Find every line in the records below that contains the string "tappedDepth", and copy each of those lines in full.

Stored entries:
<<<<

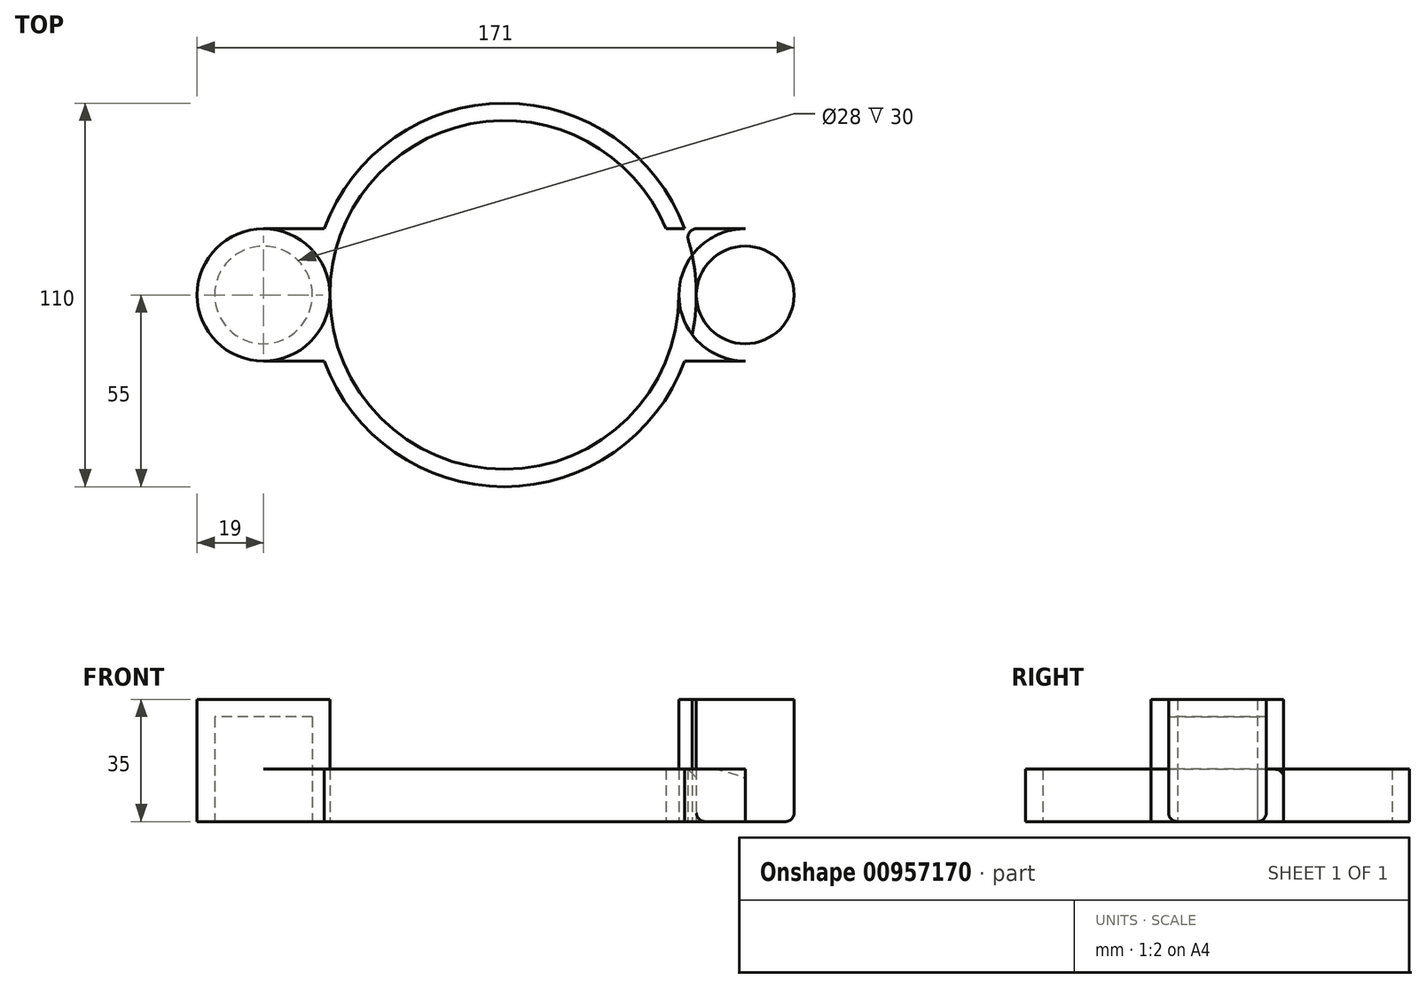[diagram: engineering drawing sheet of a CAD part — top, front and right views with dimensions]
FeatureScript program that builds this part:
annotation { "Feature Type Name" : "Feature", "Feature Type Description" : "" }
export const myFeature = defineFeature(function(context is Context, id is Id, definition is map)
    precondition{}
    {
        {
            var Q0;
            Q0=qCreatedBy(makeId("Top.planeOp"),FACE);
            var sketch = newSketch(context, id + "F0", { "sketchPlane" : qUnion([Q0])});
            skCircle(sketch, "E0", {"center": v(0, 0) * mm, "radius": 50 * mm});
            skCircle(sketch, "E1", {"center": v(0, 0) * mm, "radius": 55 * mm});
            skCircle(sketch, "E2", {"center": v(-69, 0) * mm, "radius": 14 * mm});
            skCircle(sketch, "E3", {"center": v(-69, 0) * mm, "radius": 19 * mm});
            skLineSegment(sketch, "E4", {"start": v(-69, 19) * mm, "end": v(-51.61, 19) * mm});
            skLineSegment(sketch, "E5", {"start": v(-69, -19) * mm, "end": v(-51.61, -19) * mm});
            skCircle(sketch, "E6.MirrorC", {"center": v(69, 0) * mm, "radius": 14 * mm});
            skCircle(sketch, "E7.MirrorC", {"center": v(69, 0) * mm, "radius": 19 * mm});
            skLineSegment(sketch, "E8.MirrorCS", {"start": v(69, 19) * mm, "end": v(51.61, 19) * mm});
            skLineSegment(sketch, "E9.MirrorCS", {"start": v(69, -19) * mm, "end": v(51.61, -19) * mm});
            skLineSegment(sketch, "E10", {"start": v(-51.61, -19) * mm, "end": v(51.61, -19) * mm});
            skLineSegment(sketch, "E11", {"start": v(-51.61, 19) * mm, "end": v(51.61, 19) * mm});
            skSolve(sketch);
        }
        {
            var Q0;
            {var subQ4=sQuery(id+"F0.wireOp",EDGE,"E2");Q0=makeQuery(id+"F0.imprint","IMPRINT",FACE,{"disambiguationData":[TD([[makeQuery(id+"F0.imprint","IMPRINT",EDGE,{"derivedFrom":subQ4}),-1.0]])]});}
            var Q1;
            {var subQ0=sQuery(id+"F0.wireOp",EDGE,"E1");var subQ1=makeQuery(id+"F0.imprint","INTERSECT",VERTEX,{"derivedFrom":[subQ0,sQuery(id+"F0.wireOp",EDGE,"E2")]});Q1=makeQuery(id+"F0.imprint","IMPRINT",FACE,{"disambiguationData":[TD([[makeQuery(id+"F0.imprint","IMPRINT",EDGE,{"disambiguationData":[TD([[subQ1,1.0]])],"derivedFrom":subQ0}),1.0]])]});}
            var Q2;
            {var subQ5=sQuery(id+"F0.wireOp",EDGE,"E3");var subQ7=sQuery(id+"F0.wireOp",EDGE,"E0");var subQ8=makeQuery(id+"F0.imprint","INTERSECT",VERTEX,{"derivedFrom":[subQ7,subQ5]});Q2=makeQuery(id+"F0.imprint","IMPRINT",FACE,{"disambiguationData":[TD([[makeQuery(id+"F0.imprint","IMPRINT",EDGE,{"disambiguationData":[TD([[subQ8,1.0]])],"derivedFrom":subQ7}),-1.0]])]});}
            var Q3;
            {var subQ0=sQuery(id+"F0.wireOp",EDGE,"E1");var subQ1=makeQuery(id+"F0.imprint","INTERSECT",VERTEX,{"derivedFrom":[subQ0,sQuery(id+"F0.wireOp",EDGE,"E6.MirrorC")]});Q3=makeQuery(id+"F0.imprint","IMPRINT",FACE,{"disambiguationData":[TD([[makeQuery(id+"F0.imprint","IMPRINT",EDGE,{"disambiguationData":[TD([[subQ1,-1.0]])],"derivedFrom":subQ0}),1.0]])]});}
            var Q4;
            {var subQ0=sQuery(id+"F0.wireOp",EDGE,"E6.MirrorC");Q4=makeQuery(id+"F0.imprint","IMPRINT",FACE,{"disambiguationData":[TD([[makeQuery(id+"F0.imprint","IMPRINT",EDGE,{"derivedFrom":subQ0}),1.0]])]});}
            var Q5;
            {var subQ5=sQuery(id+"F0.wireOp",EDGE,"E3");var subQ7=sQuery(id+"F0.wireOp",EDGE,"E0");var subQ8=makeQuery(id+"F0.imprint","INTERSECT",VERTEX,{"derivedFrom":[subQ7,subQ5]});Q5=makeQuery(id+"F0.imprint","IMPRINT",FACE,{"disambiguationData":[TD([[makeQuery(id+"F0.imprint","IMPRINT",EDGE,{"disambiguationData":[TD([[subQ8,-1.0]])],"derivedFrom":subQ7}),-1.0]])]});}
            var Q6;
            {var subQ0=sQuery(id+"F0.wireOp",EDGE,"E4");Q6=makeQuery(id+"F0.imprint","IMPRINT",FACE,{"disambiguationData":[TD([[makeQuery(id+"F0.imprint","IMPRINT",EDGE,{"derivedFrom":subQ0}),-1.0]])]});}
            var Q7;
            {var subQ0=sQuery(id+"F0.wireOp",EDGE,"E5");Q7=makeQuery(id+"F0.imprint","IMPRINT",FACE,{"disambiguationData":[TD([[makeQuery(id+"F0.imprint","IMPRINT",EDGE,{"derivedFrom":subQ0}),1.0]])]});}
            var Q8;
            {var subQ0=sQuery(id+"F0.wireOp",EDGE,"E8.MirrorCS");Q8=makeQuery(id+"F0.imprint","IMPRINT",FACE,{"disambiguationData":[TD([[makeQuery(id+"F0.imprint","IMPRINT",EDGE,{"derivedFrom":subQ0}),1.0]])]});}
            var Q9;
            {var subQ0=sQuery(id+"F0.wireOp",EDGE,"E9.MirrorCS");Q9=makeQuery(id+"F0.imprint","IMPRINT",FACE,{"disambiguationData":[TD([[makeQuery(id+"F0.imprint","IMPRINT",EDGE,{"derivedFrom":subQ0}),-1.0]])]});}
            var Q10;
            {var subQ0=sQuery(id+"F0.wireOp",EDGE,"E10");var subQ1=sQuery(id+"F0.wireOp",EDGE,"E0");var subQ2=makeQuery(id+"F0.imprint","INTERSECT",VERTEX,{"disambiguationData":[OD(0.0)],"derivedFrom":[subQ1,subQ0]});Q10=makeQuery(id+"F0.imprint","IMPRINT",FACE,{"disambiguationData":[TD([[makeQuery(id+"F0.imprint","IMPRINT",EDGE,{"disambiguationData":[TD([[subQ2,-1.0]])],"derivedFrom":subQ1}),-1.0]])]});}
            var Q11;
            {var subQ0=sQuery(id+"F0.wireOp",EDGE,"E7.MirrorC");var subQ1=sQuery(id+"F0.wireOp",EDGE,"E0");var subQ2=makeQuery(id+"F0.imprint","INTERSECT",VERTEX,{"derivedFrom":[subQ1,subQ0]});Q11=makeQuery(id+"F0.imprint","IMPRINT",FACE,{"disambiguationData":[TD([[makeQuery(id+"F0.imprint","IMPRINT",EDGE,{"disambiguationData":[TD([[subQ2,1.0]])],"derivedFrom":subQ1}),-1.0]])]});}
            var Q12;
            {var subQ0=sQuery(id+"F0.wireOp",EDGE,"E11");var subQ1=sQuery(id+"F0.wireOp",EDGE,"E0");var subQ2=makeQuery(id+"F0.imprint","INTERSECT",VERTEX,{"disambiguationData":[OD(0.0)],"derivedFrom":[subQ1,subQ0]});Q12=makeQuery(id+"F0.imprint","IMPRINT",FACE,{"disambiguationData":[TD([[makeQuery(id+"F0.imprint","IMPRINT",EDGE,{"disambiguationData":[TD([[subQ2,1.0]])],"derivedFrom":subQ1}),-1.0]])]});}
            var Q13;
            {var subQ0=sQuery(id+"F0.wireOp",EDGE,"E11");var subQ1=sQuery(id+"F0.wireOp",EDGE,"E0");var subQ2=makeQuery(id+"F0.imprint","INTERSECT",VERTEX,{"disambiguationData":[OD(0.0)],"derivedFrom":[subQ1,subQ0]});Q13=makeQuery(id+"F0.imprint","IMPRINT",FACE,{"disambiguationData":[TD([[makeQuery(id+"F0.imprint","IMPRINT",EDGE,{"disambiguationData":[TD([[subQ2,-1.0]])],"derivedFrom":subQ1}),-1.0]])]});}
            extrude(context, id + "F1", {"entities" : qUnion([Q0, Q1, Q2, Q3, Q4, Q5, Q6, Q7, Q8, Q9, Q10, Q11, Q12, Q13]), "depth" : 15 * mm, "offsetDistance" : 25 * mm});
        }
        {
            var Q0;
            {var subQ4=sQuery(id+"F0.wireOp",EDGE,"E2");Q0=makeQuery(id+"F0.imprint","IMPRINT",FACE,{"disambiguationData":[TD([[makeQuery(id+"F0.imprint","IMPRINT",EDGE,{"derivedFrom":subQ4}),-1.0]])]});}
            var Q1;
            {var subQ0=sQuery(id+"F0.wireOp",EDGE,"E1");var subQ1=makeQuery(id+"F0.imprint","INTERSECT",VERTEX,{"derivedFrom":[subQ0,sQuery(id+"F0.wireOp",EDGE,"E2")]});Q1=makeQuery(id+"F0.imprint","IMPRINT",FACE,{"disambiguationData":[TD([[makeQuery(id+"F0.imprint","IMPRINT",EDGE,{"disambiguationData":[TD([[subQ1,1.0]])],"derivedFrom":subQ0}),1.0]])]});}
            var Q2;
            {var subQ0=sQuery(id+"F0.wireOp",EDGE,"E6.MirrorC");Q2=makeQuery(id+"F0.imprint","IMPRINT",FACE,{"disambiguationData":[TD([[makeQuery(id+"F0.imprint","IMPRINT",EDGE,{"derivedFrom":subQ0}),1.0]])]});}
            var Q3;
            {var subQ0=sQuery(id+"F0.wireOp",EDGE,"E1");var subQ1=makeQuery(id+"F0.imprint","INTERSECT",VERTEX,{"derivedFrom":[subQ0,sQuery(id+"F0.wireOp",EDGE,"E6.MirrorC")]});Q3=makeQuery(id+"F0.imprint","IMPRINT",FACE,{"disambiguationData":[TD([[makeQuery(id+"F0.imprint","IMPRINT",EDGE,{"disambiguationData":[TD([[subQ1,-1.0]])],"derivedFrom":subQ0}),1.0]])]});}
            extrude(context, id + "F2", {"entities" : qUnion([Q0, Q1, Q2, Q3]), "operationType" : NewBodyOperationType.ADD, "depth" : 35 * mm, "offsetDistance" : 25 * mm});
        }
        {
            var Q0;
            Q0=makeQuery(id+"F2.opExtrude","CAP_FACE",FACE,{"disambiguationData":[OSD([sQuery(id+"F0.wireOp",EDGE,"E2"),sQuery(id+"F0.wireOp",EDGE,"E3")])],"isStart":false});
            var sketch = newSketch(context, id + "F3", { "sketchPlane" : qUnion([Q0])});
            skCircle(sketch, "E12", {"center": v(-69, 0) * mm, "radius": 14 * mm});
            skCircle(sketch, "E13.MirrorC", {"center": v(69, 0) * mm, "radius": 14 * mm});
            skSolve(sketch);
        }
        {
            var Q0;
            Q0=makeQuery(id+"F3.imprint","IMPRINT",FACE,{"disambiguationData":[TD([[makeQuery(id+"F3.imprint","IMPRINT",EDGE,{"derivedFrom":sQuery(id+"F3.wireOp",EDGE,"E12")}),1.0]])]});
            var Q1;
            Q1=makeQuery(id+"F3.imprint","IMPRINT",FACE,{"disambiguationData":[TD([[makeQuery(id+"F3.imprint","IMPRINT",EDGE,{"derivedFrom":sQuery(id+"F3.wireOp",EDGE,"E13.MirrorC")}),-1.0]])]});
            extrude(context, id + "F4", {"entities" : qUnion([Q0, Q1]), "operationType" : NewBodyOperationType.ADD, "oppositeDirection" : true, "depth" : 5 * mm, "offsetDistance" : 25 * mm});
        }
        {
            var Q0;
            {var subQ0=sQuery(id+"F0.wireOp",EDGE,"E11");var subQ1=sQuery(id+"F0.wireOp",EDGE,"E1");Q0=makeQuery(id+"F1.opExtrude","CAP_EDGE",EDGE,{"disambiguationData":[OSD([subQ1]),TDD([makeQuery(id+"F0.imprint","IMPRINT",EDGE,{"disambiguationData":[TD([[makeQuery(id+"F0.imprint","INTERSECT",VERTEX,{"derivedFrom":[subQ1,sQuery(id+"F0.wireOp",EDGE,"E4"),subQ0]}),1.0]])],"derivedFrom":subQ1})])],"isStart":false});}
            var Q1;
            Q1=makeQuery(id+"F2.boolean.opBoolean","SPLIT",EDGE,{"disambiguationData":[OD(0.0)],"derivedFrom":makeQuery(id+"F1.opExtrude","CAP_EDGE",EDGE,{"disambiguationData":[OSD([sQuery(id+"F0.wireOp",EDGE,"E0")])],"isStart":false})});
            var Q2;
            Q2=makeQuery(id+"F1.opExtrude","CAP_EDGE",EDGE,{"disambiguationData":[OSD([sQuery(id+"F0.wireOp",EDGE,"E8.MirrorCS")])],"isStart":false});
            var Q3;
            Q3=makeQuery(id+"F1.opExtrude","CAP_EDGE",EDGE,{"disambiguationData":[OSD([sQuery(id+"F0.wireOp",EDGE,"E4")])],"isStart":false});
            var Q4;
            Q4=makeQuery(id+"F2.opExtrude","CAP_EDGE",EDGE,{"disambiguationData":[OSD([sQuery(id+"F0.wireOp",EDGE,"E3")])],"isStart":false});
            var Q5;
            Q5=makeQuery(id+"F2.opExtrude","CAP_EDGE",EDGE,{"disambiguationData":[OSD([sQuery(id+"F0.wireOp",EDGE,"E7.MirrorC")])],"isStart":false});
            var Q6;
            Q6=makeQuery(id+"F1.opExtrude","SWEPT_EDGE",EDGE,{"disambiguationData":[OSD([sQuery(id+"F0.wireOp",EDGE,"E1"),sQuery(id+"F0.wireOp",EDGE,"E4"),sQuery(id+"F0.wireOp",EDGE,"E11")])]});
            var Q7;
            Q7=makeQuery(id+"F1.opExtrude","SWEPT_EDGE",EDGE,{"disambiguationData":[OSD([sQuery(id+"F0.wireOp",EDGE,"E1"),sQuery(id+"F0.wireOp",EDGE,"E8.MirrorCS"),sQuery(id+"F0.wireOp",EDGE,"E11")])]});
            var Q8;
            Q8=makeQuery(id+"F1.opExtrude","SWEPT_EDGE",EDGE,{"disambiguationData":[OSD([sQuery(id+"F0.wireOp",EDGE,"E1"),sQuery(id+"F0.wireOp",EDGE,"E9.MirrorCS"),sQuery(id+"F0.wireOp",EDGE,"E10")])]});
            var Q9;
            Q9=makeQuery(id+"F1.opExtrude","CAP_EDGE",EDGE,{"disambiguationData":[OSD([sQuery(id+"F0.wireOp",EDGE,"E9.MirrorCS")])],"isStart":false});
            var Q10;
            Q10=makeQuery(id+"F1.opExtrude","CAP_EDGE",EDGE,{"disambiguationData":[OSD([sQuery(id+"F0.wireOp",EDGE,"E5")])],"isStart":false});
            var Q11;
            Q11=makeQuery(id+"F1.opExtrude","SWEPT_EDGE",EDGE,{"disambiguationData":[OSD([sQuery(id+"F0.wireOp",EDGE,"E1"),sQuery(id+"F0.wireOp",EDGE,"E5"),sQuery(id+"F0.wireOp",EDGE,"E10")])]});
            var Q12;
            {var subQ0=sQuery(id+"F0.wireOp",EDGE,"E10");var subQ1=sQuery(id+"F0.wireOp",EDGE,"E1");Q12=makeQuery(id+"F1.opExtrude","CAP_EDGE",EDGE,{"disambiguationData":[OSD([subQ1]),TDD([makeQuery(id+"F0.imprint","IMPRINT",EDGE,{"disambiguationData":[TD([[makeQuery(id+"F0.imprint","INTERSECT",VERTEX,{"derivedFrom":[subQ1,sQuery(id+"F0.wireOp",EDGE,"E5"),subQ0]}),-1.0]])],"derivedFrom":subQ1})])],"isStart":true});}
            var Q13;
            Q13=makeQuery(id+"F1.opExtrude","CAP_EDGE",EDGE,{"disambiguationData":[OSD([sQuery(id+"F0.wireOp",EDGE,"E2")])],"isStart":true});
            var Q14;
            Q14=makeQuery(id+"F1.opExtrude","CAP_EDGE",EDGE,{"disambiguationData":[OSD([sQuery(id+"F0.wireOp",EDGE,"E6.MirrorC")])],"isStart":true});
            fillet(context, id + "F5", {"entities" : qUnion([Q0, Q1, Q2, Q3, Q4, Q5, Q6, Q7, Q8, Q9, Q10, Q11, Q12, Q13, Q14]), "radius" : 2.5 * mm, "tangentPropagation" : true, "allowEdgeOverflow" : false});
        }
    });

>>>>
<<<<

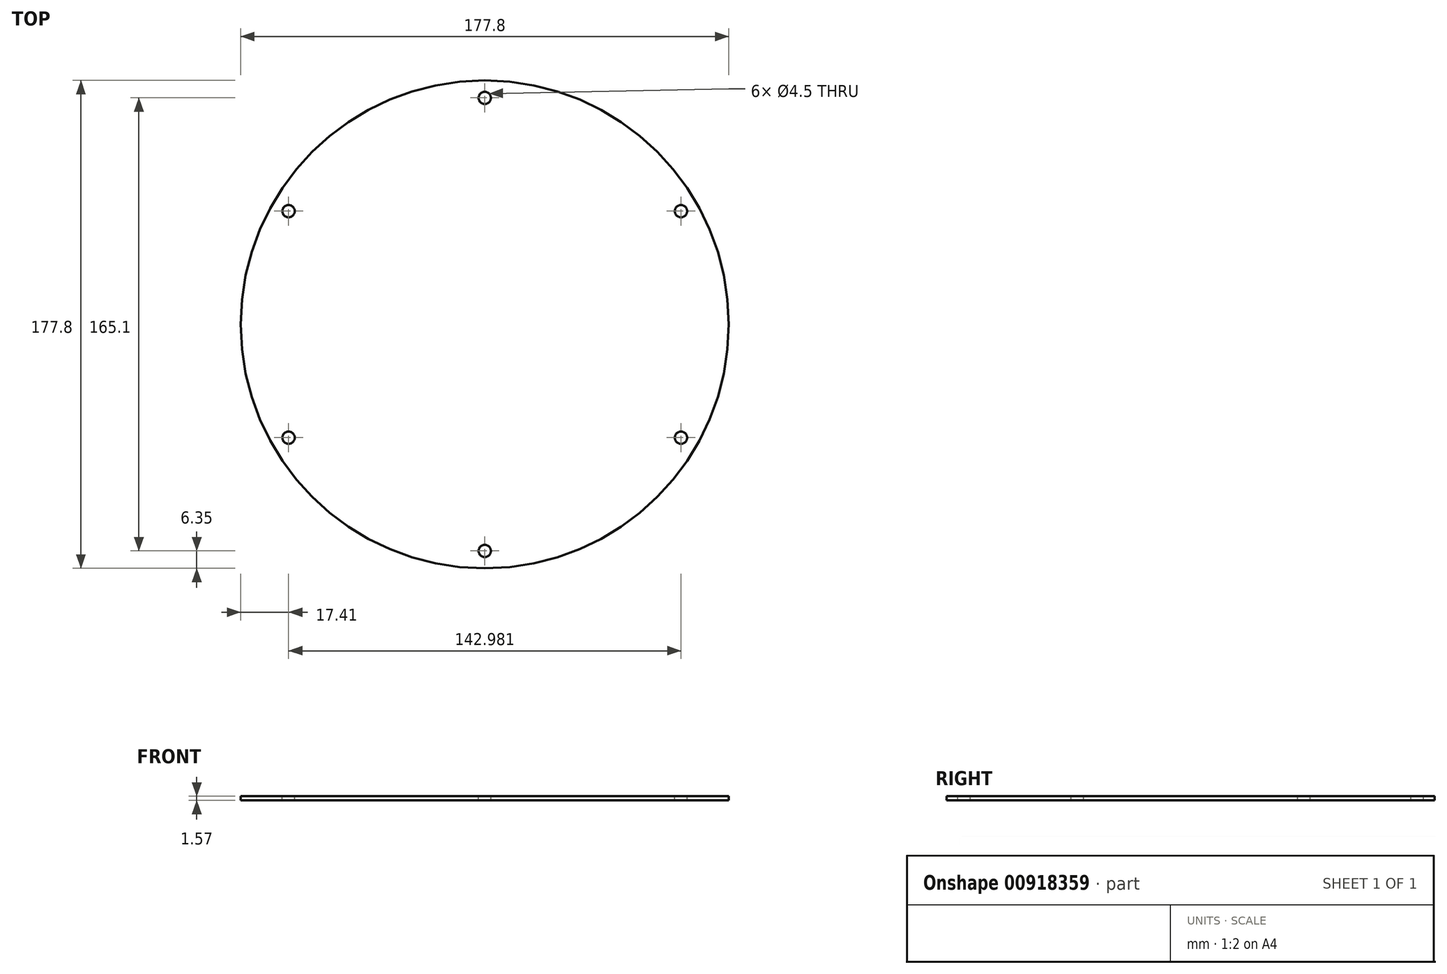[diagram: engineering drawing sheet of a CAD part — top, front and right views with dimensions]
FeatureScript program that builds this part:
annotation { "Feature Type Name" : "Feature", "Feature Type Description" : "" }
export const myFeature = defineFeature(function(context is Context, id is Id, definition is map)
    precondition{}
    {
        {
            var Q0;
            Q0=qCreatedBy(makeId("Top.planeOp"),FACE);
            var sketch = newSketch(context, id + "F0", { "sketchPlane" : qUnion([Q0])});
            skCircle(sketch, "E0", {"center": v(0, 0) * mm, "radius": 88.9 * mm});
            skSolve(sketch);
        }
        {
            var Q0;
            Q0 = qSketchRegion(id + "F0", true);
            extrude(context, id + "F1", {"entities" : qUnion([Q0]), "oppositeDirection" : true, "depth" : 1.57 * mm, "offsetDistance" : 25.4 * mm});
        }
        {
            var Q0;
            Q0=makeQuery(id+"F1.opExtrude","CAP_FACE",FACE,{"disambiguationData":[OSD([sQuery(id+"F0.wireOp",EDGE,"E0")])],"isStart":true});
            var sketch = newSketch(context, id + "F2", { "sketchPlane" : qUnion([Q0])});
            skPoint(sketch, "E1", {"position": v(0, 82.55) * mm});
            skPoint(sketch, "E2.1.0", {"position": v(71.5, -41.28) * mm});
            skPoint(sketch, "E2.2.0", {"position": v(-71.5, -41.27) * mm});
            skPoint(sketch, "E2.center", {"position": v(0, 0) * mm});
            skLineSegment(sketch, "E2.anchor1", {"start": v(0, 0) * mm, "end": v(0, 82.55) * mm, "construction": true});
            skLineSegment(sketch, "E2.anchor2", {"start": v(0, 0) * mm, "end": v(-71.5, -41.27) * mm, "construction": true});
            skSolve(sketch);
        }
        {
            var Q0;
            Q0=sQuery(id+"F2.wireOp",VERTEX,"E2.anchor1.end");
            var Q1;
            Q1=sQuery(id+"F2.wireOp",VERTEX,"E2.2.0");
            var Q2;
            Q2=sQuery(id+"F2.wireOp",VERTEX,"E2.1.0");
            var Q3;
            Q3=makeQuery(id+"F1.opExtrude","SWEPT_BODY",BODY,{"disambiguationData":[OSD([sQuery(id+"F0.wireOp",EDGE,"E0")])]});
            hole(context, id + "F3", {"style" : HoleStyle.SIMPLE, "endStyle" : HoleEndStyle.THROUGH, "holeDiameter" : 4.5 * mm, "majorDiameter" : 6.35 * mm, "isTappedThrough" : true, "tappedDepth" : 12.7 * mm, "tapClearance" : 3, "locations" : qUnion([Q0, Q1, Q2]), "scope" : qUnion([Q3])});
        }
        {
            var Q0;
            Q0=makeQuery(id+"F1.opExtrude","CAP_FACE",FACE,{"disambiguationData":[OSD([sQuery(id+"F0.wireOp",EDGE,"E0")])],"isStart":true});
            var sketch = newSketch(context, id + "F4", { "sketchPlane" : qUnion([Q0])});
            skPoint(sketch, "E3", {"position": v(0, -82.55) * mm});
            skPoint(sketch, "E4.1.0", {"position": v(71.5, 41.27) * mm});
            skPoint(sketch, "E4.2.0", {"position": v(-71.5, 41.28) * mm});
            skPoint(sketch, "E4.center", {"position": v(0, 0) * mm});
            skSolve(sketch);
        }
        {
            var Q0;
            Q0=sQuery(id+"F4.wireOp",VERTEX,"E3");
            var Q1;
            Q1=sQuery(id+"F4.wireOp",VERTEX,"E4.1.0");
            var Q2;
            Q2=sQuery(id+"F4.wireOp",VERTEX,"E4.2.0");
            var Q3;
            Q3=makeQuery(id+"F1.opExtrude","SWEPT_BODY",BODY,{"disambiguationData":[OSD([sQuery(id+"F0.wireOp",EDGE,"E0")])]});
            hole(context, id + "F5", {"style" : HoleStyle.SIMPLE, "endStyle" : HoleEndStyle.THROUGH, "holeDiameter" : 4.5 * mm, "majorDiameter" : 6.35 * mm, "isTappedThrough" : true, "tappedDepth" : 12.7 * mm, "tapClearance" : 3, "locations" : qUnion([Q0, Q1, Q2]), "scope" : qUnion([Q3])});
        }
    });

>>>>

RESPONSE TO THE TASK -
            hole(context, id + "F3", {"style" : HoleStyle.SIMPLE, "endStyle" : HoleEndStyle.THROUGH, "holeDiameter" : 4.5 * mm, "majorDiameter" : 6.35 * mm, "isTappedThrough" : true, "tappedDepth" : 12.7 * mm, "tapClearance" : 3, "locations" : qUnion([Q0, Q1, Q2]), "scope" : qUnion([Q3])});
            hole(context, id + "F5", {"style" : HoleStyle.SIMPLE, "endStyle" : HoleEndStyle.THROUGH, "holeDiameter" : 4.5 * mm, "majorDiameter" : 6.35 * mm, "isTappedThrough" : true, "tappedDepth" : 12.7 * mm, "tapClearance" : 3, "locations" : qUnion([Q0, Q1, Q2]), "scope" : qUnion([Q3])});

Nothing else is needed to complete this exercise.